What happens when a patient with a complicated dermatologic problem consults with one of us? I now spend a fairly large portion of my time caring for these people. With the new rules, there might be a financial incentive to refer them to the local university dermatology department and let that institution struggle to remain financially viable with what would be a significant decrease in payment for the care that they deliver. Apparently, CMS has indicated that there will be “add-on payments,” mostly to primary care providers and “some others” to reduce the amount of lost income that they incur.

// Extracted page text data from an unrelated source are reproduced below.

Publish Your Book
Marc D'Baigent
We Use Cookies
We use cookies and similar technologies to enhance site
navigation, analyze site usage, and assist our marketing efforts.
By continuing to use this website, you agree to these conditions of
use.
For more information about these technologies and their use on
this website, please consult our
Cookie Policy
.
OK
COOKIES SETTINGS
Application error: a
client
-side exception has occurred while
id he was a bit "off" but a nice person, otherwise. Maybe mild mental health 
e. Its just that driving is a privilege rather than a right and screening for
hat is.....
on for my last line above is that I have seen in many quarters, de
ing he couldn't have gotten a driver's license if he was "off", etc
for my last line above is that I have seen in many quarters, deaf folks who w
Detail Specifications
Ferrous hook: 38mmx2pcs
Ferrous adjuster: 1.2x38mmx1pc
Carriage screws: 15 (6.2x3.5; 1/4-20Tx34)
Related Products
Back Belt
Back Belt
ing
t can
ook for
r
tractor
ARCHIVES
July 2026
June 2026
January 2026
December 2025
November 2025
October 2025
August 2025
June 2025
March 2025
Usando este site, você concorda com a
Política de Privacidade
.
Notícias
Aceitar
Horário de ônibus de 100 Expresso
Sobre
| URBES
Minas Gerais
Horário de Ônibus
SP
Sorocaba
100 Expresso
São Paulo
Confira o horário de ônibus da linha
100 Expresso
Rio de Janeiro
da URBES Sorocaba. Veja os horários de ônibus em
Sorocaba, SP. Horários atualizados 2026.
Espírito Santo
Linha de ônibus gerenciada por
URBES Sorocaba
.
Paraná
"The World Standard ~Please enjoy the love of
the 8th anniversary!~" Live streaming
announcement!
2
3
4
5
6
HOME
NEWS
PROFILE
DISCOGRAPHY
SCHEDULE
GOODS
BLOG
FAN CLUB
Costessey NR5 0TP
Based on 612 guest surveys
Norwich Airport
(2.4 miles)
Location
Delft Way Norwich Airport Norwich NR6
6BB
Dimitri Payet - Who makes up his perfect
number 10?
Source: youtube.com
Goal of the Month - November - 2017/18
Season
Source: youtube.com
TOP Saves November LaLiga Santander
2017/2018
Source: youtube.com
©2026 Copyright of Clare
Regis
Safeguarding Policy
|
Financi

It appears that most dermatologists will benefit financially with this new system. But wait, I thought that medical care was supposed to center around the needs of the patients and not around the best interests of medical practitioners. Let us consider a few worst-case scenarios:

• A patient with multiple dermatologic problems is informed that his physician will only address one issue per visit. This would certainly benefit the physician but could be a major hassle for the patient having to return multiple times to have all of his problems addressed, each time with a new co-pay.
• The new payment system promises that the physicians will have more time to spend on individual patient care. Although it would be nice to imagine that the doctor would use all of the time saved in documentation to spend on increased time and attention to each of his patients. I would guess that it is more likely that the physician will either leave work earlier each day or will see additional numbers of patients with the attendant increased income. A recent article in The New York Times about the E/M changes featured a few other possible unintended consequences with the new payment system. These might affect the entire medical care system.
• Many providers of complex medical services will stop participating in Medicare altogether. This would greatly reduce the options that many Medicare enrollees would have for quality care.
• Erroneous or fraudulent claims might be paid more often because physicians would be submitting less information to document the services provided (that is what “cutting red tape” is all about).
• Medical students will understand the long-term implications of the payment proposals and might choose against medical disciplines with high intensity encounters such as internal medicine or family medicine, the ones which will be most needed in the future.

As you can imagine, it is my view that the new E/M payment system will be a financial boon to most dermatologists but would be a disaster for our patients and for the medical care system as a whole. I am hopeful that the American Academy of Dermatology and other influential groups will persuade CMS to reconsider this poorly designed program.